The messages from Paepcke Park’s gazebo were loud and clear: Women cannot afford to back down when it comes to advocating for their rights — even the ones they have lost.
Most speakers’ comments during Sunday’s Women’s March and Rally, which was organized by Betty Wallach, administrative vice chair of the Pitkin County Democratic Party, focused on the U.S. Supreme Court’s June overturning of Roe v. Wade, the landmark SCOTUS decision that made a woman’s access to abortion a federal right. Roe v. Wade’s 50th anniversary was Sunday.
“We have to stop what is happening right now,” said Elizabeth Granado, an attorney in Fruita who formerly served as Pitkin County’s elections manager. “It is a snowball effect that’s turning into an avalanche that is wiping out all of our fundamental human rights. We have this crazy decision coming down from the Supreme Court, which as an attorney, infuriates me, because their logic just does not make sense.”
Granado, who is licensed to practice law in three states, also spoke to the gathered crowd of around 50 people about her personal experiences in which she has faced harassment.
She said that when she was 26 and working in her first professional job, a co-worker much larger than her blocked her from exiting an office door and hovered over her.
“I was a young attorney and had no idea how to respond. I told the supervisor, OK, let’s all sit down and have a talk. (I said) that is harassment. You do not do that.
“There are a lot of things, and I am just tired,” Granado continued. “I am infuriated. My little boy comes home. I surround him with strong females and strong males. He comes home and says, ‘Well, mommy, girls can’t drive Jeeps, girls can’t drive trucks.’ (I ask) ‘where are you getting this from?’ It’s coming from what he sees. …He recognizes advertisements. He understands what’s happening on the radio and in the news. And how am I to raise him to understand that we — yes, females — can do anything that a male can do and even more, because we can have a little baby.”
A former prosecutor, Granado spoke of sexual assaults and other crimes against women and how it is often difficult to get police to make an arrest.
“And even though we have these laws, they aren’t followed through,” she said. “We have laws where it’s a mandatory arrest when there’s a protection order violation. But officers are not arresting; they’re not doing their job. They’re not keeping females safe.”

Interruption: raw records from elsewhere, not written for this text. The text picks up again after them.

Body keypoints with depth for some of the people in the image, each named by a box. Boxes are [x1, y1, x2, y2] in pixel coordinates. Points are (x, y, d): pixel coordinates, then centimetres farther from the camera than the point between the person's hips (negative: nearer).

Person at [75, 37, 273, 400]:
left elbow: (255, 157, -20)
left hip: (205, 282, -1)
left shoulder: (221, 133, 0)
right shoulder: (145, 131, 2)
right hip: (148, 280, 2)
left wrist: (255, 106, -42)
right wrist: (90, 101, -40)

When her turn came on the mic, Aspen Councilwoman Rachel Richards called the gathering “a really important event.”
“We’re just part of what hundreds of thousands of women are doing (today) across the country to mark this important occasion,” she said.
Richards continued, “We all know the outcomes and what’s at stake for women who do not have bodily autonomy and cannot make the choices they need to at the right time in their life. This forced-birth doctrine that so many seem to have affects grandparents, affects children who are already in the family. It affects spouses, it affects workplaces, it affects co-workers when one woman cannot access the health care that has been available to her for the last 50 years.
“This is just wrong. Just plain wrong,” Richards said.
Other speakers included, but were not limited to, Amanda Carlson, director of the Cobalt Abortion Fund, and Danielle Madril, a former Aspen Police Department detective who now works in the family violence unit of the Denver District Attorney’s Office.